* _ENTRIES SHOWN_
::::::::::
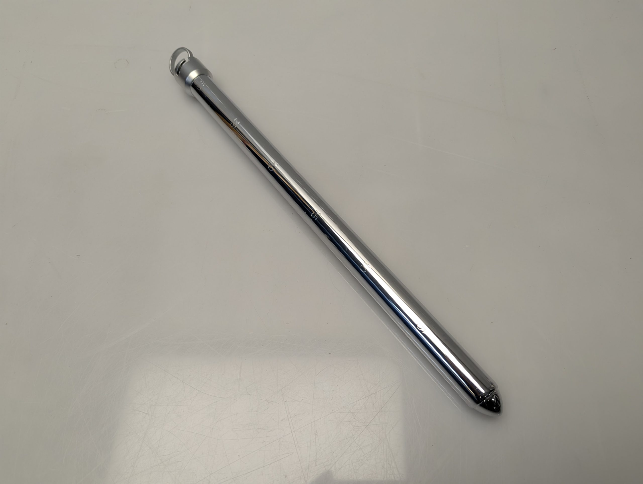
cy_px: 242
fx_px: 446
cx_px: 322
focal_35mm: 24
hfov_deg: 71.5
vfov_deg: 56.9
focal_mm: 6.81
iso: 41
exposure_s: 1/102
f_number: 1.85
::::::::::
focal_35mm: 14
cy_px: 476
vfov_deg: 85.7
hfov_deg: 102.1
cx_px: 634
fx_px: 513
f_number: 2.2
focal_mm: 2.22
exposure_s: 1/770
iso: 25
::::::::::
* _DIRECTIVE_
Your answer should consist only of the lines above between the line holding "hfov_deg: 71.5" and the line holding "f_number: 1.85", inclusive, each transcribed exactly.

* _EXPECTED ANSWER_
hfov_deg: 71.5
vfov_deg: 56.9
focal_mm: 6.81
iso: 41
exposure_s: 1/102
f_number: 1.85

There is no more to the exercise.